This article re-introduce multimodal interactions by separating ten myths (empirical knowledge) from reality.
(What is multimodal systems? – Multimodal systems process combined natural input modes – such as speech, pen, touch, hand gestures, eye gaze, and head and body movements – in a coordinated manner with multimedia system output.)
More Sentences & Key Points
Myth 1: If you build a multimodal system, users will interact multimodally.
Users like being able to interact multimodally, but they don’t always do so. Their natural communication patterns involve mixing unimodal and multimodal expressions, with the multimodal ones being predictable based on the type of action being performed.
Myth 2: Speech and pointing is the dominant multimodal integration pattern.
… any multimodal system designed exclusively to process speak-and-point will fail to provide users with much useful functionality.
Myth 3: Multimodal input involve simultaneous signals.
Although speech and gesture are highly interdependent and synchronized during multimodal interaction, synchrony does not imply simultaneity.
Myth 4: Speech is the primary input mode in any multimodal system that includes it.
Speech is neither the exclusive carrier of important content, nor does it have temporal precedence over other input modes.
Myth 5: Multimodal language does not differ linguistically from unimodal language.
… it recently has been demonstrated that multimodal pen/voice language is briefer, syntactically simpler, and less disfluent than users’ unimodal speech.
Myth 6: Multimodal integration involves redundancy of content between modes.
… actual data highlights the importance of complementarity as a major organizational theme during multimodal communication.
Myth 7: Individual error-prone recognition technologies combine multimodally to produce even greater unreliability.
Due to mutual disambiguation, the paralel recognition and semantic interpretation that occurs in a multimodal architecture can yield a higher likelihood of correct interpretation than recognition based on either single input mode.
Myth 8: All users’ multimodal commands are integrated in a uniform way.
(No.) … multimodal systems that can detect and adapt to a user’s dominant integration pattern could lead to considerably improved recognition rates.
Myth 9: Different input modes are capable of transmitting comparable content
Different modes basically vary in the degree to which they are capable of transmitting similar information.
Myth 10: Enhanced efficiency is the main advantage of multimodal systems
(No.
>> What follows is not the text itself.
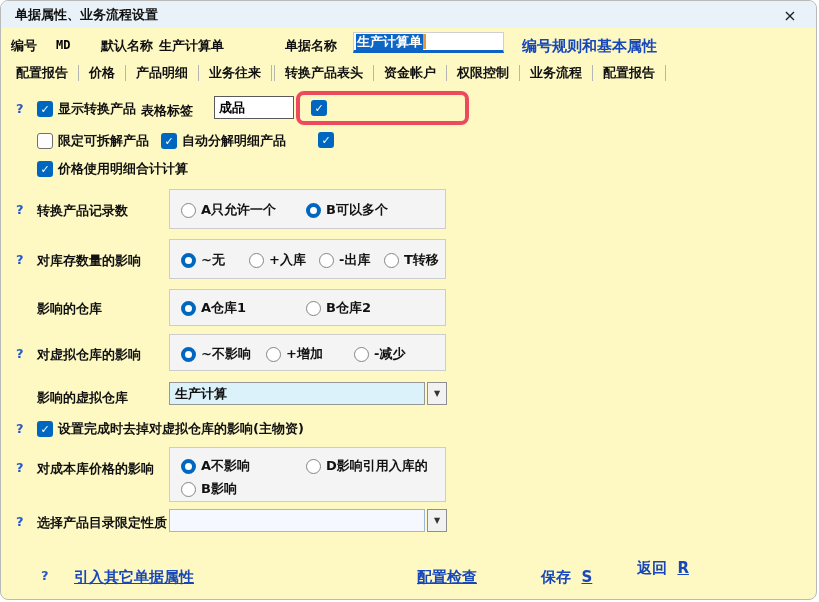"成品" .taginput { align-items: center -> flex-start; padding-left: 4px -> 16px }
Other benefits include) … task-critical errors and disfluent language can drop… Users’ strong and nearly universal preference… physical overexertion is avoided… substantial error avoidance and easier error recovery… accommodate a wide range of users, tasks, and environments.
- Do multimodal systems require multimodal inputs all the time? Or multimodal input is only useful at particular moments while unimodal input constitutes the base case of interaction? Mixedmodal?
- When adding input techniques, the total is no guarantee the sum of the parts (could be more, could be less);
- How about multi-user-modal interaction – imagine someone telling you on the phone how to user an interface, can both you and the interface listen to your friend’s instructions?